JPvY : Cela ne se fera pas tout seul, en effet. Je mentionnerai plusieurs éléments. Tout d’abord, la crise économique peut être un facteur de renforcement des engagements de réduction des émissions. Yvo De Boer l’a dit au Parlement européen : « tout le monde sait que pour l’Union européenne, réaliser les 20% sera ‘a piece of cake’ ». Les 30% en 2020 ne seraient pas si difficiles à atteindre. La Commission a d’ailleurs demandé une réévaluation des objectifs à la lumière de la crise économique. Je ne me réjouis évidemment pas de celle-ci, car elle a des effets sociaux dévastateurs. Mais le fait est que les émissions évitées l’ont été pour toujours. Un autre élément d’avancée possible pourrait être le progrès technologique. On ne sait pas de quoi l’avenir sera fait. S’il y a une percée permettant une baisse importante du prix du photovoltaïque, ou des agrocarburants de 3e génération, on pourrait avoir de bonnes surprises.

Un troisième élément est l’évolution possible au niveau du monde politique. Obama a fait passer la réforme du système des soins de santé aux Etats-Unis. Cette réforme est insuffisante, d’accord, mais il est passé au-dessus des résistances à partir d’une vision à long terme. Une percée du même genre au niveau du climat aurait d’énormes conséquences dans le monde entier. Vu le rôle clé des USA et leur responsabilité majeure, cela pourrait provoquer un effet domino, notamment au niveau de la Chine. Le quatrième élément est l’opinion publique. Mais je le cite en dernier lieu car je suis bien conscient du fait que la majorité de la population a aujourd’hui d’autres préoccupations, à plus court terme.

« Nature », dans un éditorial récent, a décrit le désarroi des scientifiques qui se sont crus invités à un débat et qui se retrouvent confrontés à des méthodes de voyous de la part des sceptiques. La revue appelle les chercheurs à riposter par les mêmes méthodes. N’est-ce pas dangereux ?

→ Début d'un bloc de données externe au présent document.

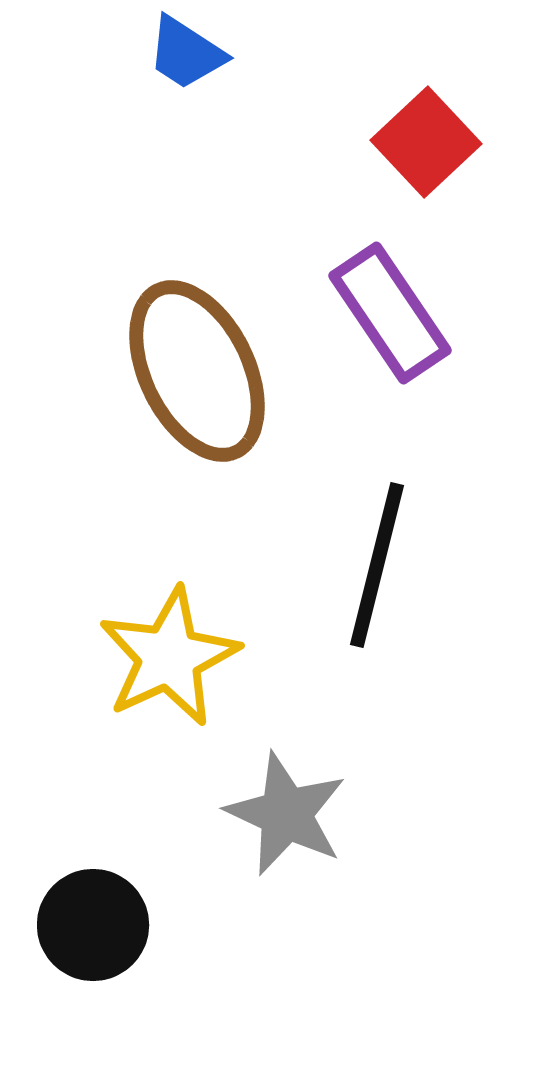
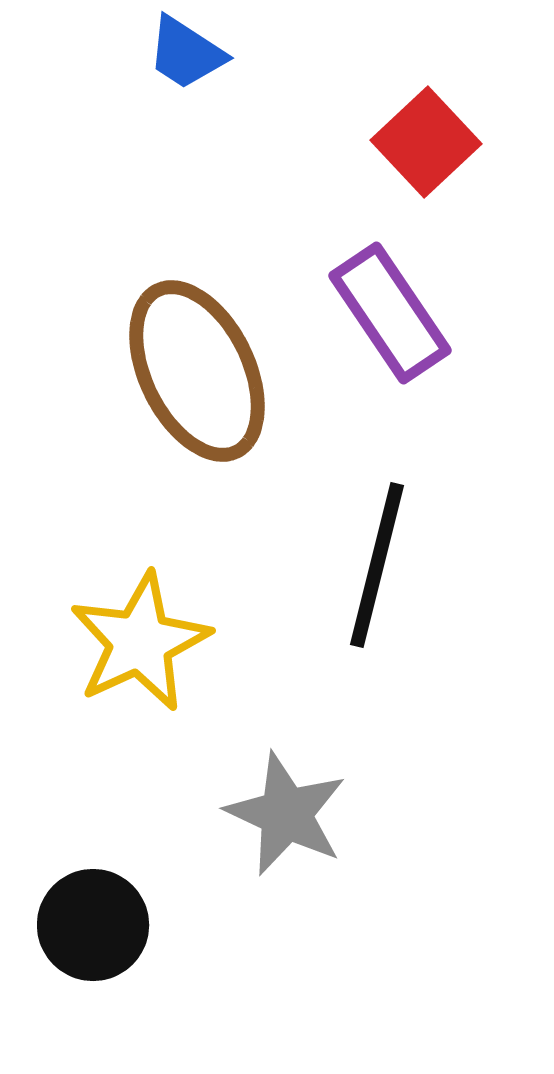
yellow star: moved 29 px left, 15 px up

JPvY : « Science as a contact sport » est le titre d’un nouveau livre du climatologue Stephen Schneider. Le fait est que les scientifiques ont très peu l’habitude d’être pris dans des débats où on les agresse à coups d’arguments fallacieux sous-tendus par des intérêts socio-économiques. Il y a chez de nombreux scientifiques une certaine naïveté par rapport au débat politique, ce qui explique la surprise face aux attaques des sceptiques, y compris au sein du GIEC . La virulence et les moyens utilisés pour nous décrédibiliser en ont surpris plus d’un. Il n’est pas question de riposter avec les mêmes armes : les citoyens seraient légitimement amenés à conclure que les deux parties sont à renvoyer dos à dos. Les gens se diraient « tous pourris » et ne feraient rien. Ceci dit, recourir aux médias en choisissant soigneusement le moment, les termes employés, les arguments développés : rien de cela n’est malhonnête en soi.

Il y a actuellement au sein du GIEC une réflexion sur la stratégie de communication. Nous voulons nous aussi tirer parti de ce que les médias peuvent apporter, mais nous le ferons évidemment sur la base d’arguments honnêtes, fondés scientifiquement, en expliquant et en réexpliquant sans relâche, en faisan appel à la raison. Ce point est très important. L’emprise plus grande des sceptiques aux Etats-Unis n’est pas sans rapport avec le niveau plus bas de culture scientifique au sein de la population.

En Europe, on n’enseigne pas en parallèle la théorie de l’évolution et le créationnisme aux élèves. Si nous faisions autrement, nous perdrions à terme toute crédibilité. C’est d’ailleurs la raison pour laquelle je suis très réticent à exploiter des évènements graves ou catastrophiques pour dire : vous voyez, c’est à cause du changement climatique.

On connaît la tendance générale, on sait que les changements climatiques sont en marche, mais on ne peut pas dire avec certitude que telle canicule précise en est la preuve. Il faut rester plus prudent et éviter le sensationnalisme. Le problème climatique est déjà suffisamment grave comme cela.